Monday, May 16, 2005

my hero

This morning started off with the noise of one of our neighbours trying to repair his gas lawnmower in the alley behind our apartment. For those of you lucky enough not to be able to imagine that sound, it's a little like a Harley Davidson with whooping cough. The very fact that anyone on our side of the street even owns a gas mower makes me want to kill and kill again, since the lawns on our side of the street are about eight by twenty four in front of the two apartment buildings, and nonexistent everywhere else. If eight by twenty four sounds like a lot of lawn, allow me to reassure you that it's not. But I digress.
We eventually staggered into the living room, sleep abandoned as a hopeless cause. I put the kettle on for coffee, sat down in front of the computer, and immediately freaked out. I guess it was the breathless fear noises that brought spook over to where I was frozen in my seat.
"It'sabugthere'sabugthere'sabugonthedesk!"
"Okay," he said, sounding reasonable, "why don't you--oh. It's an icky bug."

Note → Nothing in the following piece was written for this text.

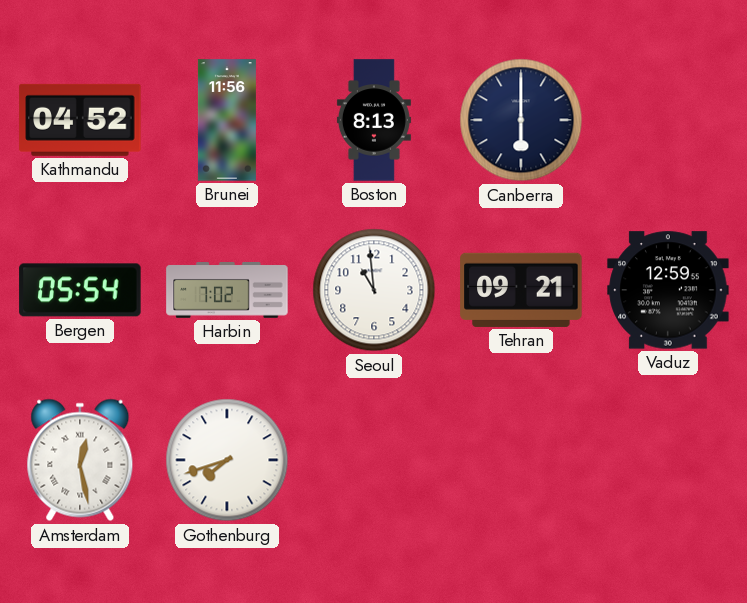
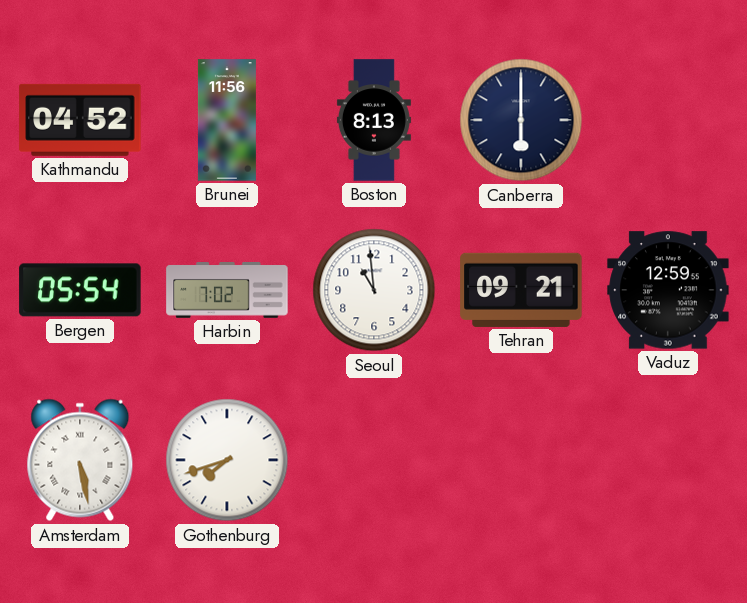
Amsterdam: 12:28 -> 5:28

You know, I'm not an enormous fan of bugs in general, but I'm much more likely to rescue them than kill them--most of them don't want to be in my habitat any more than I want them there. Last week I dragged my hunting cat off to the bathroom so that a trapped bumblebee could very obligingly stroll into the tupperware container I offered it. When I was a nanny, I made a point of spending time with the kids looking at the ants and the worms and talking about why they were cool. Spiders were given a similar treatment. Cockroaches earned my ire in an early-life fumigation episode that left them falling from my little brother's ceiling in a yucky rain, but I'm matter-of-fact about killing them. House centipedes are another matter. They combine all the things that make the back of my brain weird--large, fast, many-legged. ("What do they need all those legs for? For crawling across your face in the middle of the night, that's what!") I appreciate their eating of the other bugs, but I don't want to see them. Especially on my desk.

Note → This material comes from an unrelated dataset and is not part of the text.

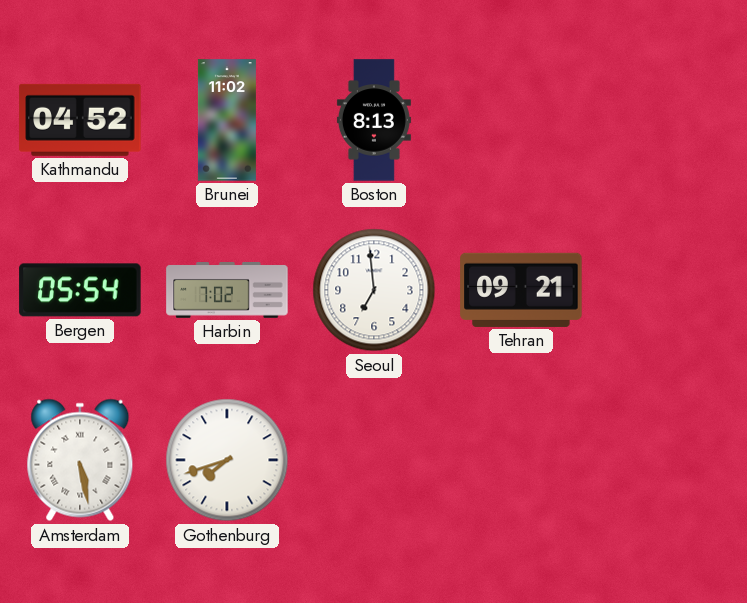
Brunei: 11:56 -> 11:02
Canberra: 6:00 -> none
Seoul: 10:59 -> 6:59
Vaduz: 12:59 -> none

Valiant spook (who is also terrified of them, for the record,) grabbed a sour cream container and swiftly trapped it where it sat, on top of our case of blank cds. "Do you think it's already dead?" I asked. It hadn't made a threatening rush of any kind, which is out of character. "It's kind of acting dead. I'm all for throwing it out the window to make sure." I was still talking way too fast, and spook was grimly executing his duty as fast as possible, and it may have been this atmosphere of speediness that explains why he opened the window and sent eight or nine cds sailing through the air, followed by their plastic case. "I think it was already dead." he said, sounding only a bit stunned.

Our superintendant and his boyfriend were very understanding about nearly being hit by high-velocity information storage, and they only laughed at me a little bit when I explained that he was saving me. Coolness under fire, that's us.